During the session of this assembly the influence of Madame Roland on men of all modes of thought became most marked. Her parlors were the rendezvous of eminent men, and men destined to become eminent. It is impossible to discover, from the carping records of that time, that she asserted her powers by an unwomanly effort. Men felt in her presence that they were before a great intellectual being—a creative and inspiring mind—and it shone upon them without effort, like the sun. Among these visitors was Maximilien Robespierre, who afterwards took her life. He was then obscure, despised, and had been coughed down when he rose to speak. She discerned his talents, and encouraged him. He said little, but was always near her, listening to all she said; and in his after days of power, he reproduced, in many a speech, what he had heard this wondrous woman say. In this time of his unpopularity she unquestionably saved him from the guillotine by her own personal and persistent intercession with men in power.

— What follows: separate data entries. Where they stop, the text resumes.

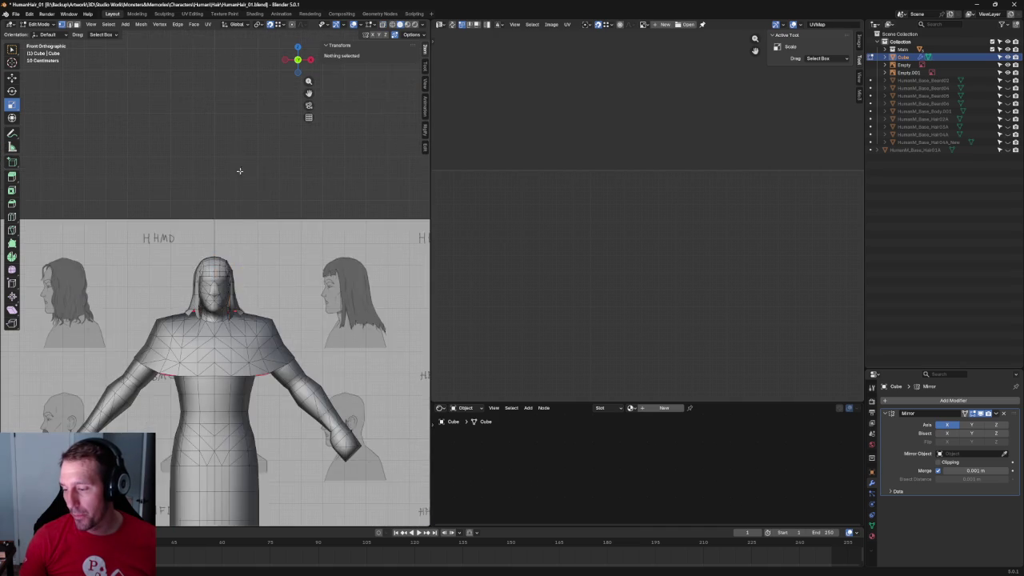
Orbit with X-ray toggled on and off to inspect the red faces around the neck.
mouse_move(240, 176)
middle_mouse_down()
mouse_move(220, 256)
mouse_move(256, 283)
mouse_move(269, 238)
mouse_move(264, 264)
mouse_move(251, 248)
mouse_move(239, 277)
mouse_move(361, 376)
mouse_move(290, 329)
mouse_move(230, 358)
mouse_move(201, 359)
mouse_move(309, 359)
mouse_move(340, 332)
mouse_move(306, 315)
mouse_move(299, 347)
mouse_move(272, 309)
mouse_move(209, 358)
mouse_move(228, 348)
middle_mouse_up()
key("alt+z")
scroll(320, 355, "up", 4)
key("alt+z")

By the time that the session of this assembly drew near its close the ground-swell began to be felt of that tempest of popular wrath which eventually swept over France, and which the Jacobins rode and directed until it dashed even them upon the rocks. Squalor came forth and consorted with cleanliness; vice crept from its dens and sat down by the side of purity in high places; atheism took its stand at the altar, and ministered with the priest.
This assembly adjourned, and the Rolands returned, for a short time, to Platiere. By this time it was evident that the monarchy could not stand against the attacks of both its enemies; the king was compelled to yield; he threw himself into the arms of the Girondists, as his least obnoxious foes. He formed a new cabinet, and to Roland was given the ministry of the interior. It was a very great office. Its incumbent had administrative charge of all the internal affairs of France. The engraver’s daughter was now the mistress of a palace. From the lowly room where she had read Plutarch until her mind was made grand with ideas of patriotic glory, until she loved her country as once she loved her God, she had gone by no base degrees to an eminence where her beloved France, with all its hopes and woes and needs and resources, lay like a map beneath her—a map for her and hers to change.